Desde que o homem começou a escrever sua história, a música está atrelada a ela. Não há período na história da humanidade que não possa se encontrar refletido na música.
Os gregos, por intermédio de Platão, acreditavam que o homem ideal seria o que cultivasse a música e a ginástica, tendo assim o espírito e o corpo desenvolvidos. O teatro grego fundia poesia e música numa coisa só. Os povos indígenas de todos os cantos do mundo sempre tiveram na chamada "música tradicional" uma forma de cultuar as suas divindades. Os hebreus oravam através do canto de salmos, a chamada Salmodia. Os monges da Idade Média, se utilizavam do "canto gregoriano" como um meio de provocar, por meio da música, uma espécie de "hipnose" em quem o ouvia. Isso fazia parte de uma "tática" utilizada pela igreja, junto à suntuosidade de seus templos, de fazer com que as pessoas que a freqüentavam se sentissem como que inferiorizadas perante a grandeza de Deus e assim passassem a respeitar seus dogmas.

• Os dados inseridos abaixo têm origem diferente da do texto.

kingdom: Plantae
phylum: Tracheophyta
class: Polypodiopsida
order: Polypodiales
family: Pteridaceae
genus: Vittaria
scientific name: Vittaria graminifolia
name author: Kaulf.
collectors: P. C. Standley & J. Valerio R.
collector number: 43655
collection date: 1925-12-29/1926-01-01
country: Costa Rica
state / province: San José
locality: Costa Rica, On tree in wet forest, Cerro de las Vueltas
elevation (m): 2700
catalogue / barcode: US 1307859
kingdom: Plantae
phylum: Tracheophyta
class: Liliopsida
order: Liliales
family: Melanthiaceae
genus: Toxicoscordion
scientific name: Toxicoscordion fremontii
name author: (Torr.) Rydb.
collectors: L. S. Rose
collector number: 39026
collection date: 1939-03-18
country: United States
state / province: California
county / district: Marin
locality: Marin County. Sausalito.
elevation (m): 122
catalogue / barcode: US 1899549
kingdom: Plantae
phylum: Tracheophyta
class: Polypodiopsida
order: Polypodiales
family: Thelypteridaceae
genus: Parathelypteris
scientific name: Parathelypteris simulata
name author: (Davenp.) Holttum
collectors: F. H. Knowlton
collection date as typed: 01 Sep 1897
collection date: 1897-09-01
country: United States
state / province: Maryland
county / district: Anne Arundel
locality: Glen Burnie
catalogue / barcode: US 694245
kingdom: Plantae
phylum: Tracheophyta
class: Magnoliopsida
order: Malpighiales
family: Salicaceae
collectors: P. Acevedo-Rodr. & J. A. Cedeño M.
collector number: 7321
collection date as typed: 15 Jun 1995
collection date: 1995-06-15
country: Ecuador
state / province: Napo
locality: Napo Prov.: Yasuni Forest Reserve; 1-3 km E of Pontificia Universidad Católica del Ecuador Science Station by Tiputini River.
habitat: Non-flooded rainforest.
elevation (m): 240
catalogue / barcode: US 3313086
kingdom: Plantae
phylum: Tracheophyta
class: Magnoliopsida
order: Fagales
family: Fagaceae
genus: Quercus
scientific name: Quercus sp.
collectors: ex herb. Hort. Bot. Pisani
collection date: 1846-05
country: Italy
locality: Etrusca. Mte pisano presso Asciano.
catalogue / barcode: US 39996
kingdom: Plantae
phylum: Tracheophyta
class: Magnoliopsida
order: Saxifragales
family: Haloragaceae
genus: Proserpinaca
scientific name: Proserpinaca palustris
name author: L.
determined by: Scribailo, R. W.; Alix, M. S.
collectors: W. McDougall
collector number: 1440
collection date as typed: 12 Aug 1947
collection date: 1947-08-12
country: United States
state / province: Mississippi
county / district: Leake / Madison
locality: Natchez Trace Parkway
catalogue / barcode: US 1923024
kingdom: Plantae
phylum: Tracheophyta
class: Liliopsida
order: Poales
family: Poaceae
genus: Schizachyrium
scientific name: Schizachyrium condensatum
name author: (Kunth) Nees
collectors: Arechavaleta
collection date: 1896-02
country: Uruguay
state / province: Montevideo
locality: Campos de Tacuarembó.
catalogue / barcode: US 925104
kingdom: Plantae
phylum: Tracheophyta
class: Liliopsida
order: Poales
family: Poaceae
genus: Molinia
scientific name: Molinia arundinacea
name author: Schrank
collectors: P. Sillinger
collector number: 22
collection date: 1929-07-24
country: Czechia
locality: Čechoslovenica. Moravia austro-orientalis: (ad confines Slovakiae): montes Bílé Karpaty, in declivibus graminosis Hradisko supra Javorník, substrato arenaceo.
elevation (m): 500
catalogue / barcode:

A igreja sempre foi uma das grandes responsáveis pelo desenvolvimento da música. A religiosidade sempre foi um meio de expressão que os grandes criadores tiveram. Até o final do século XVIII não havia cidade nos países europeus como a Itália, a Alemanha, a França, a Inglaterra, que não tivesse em suas igrejas um compositor com a obrigação de compor músicas destinadas aos cultos.
Durante o Renascimento, a música foi cultivada como nunca. Em todos os cantos existiam pessoas que, por intermédio de saraus, cultos religiosos e festas profanas, se envolviam e praticavam música.
Nessa época não se cultuava, como hoje, um músico como alguém munido de um "dom especial". Isso infelizmente é uma herança do século XIX que acabou criando um tabu.
No período do Romantismo, o artista passou a ser considerado como que um intermediário entre Deus e o homem, uma espécie de "semideus". Formou-se aí um grande equívoco, pois a música não deveria ser vista como algo acessível apenas aos "eleitos", mas sim como uma herança cultural que a humanidade tem como um todo e que deve ser passada adiante.
A prática musical é e deve ser acessível a qualquer pessoa. Independentemente do grau de desenvolvimento que cada um de nós possa atingir na prática musical, o que deve sempre ser levado em consideração é que ela não é reservada a algumas pessoas em especial. Isso é um tabu que deve ser quebrado e que um dia há de ser.